In the wake of The New York Times Sunday October 1, 2006 front page story Campaign Cash Mirrors a High Court's Rulings, reprinted in The Courier-Journal Judicial Campaign Ethics Questioned, it's time to talk about Citizens For Better Judges. Non-members may subscribe to its principles, make contributions to it, and refuse to contribute directly to any judicial campaign. CBJ makes endorsements in Jefferson County, Kentucky judicial races and publicizes its endorsements.
What is Citizens For Better Judges?
"Citizens For Better Judges was organized in January, 1983, in an effort to maintain and improve the quality of the judiciary by promoting the election of only the most highly qualified judicial candidates. It consists of a 27-member Steering Committee made up of lawyers who are all involved in litigation practice but concentrate in different fields of law, and a Citizens Review Board consisting of a cross-section of community-minded citizens with diverse occupations and backgrounds. Additionally, the organization has an Advisory Board made up of the past chairs of Citizens For Better Judges.
Each candidate for judicial office is personally interviewed by the Steering Committee. After the interviews have been completed, the Steering Committee members consider the information obtained during the interviews and share their personal knowledge of the candidates. Lay members of the Citizens Review Board are present to monitor the interviews and the integrity of the endorsement process. The Citizens Review Board must approve the endorsements recommended by the Steering Committee."
The CBJ website contains its history, a list of its current members and officers, and its endorsements in the current local judicial races.

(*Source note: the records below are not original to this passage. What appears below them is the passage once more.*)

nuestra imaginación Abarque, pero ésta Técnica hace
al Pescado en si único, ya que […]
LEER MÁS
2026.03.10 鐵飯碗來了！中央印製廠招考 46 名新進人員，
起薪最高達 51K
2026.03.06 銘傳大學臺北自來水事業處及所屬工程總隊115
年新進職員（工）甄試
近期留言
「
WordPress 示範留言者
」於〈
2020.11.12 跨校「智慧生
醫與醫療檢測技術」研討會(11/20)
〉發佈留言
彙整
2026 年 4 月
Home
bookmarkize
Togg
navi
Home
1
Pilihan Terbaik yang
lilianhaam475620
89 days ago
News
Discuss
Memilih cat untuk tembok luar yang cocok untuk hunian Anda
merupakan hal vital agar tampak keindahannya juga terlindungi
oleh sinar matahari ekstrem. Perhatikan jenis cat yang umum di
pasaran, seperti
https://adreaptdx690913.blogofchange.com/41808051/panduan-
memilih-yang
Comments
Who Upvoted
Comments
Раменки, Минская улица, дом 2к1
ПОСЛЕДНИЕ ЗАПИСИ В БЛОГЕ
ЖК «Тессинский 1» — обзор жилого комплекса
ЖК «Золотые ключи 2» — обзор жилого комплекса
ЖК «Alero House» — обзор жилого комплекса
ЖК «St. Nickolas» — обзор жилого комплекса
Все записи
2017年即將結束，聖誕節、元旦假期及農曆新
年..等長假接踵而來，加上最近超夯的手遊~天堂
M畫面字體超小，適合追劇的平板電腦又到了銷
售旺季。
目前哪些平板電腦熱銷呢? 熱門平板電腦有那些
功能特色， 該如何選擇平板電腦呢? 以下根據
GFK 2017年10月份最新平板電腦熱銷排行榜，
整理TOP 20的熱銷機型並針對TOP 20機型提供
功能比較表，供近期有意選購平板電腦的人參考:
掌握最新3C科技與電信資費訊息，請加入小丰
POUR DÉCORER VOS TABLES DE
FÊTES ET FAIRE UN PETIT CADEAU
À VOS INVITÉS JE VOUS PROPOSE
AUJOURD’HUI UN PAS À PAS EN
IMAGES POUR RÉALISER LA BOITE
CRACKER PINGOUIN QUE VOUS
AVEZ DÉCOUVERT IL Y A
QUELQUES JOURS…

Whether an individual agrees that CBJ endorsed the best candidate is a given race is far less important than maintaining respect for the judiciary. So long as states insist on electing judges, studies showing that attorneys and litigants who contribute to candidates are trying to "buy a vote" in a case, and worse that a high percentage of judicial rulings favor those contributors, make change required. Moreover, how can funding campaigns where the dollars go to advertising inform the electorate? Those contributions are better spent publicizing informed endorsements to a population who has little knowledge of a candidate's qualifications.
CBJ members serve three years then rotate off. I have served for many years, but this is my "off year." Nevertheless CBJ will be the only recipient of my campaign contribution. You can join me by sending your check to CBJ c/o Susan Phillips, treasurer, 716 W. Main Street, Louisville, KY 40202.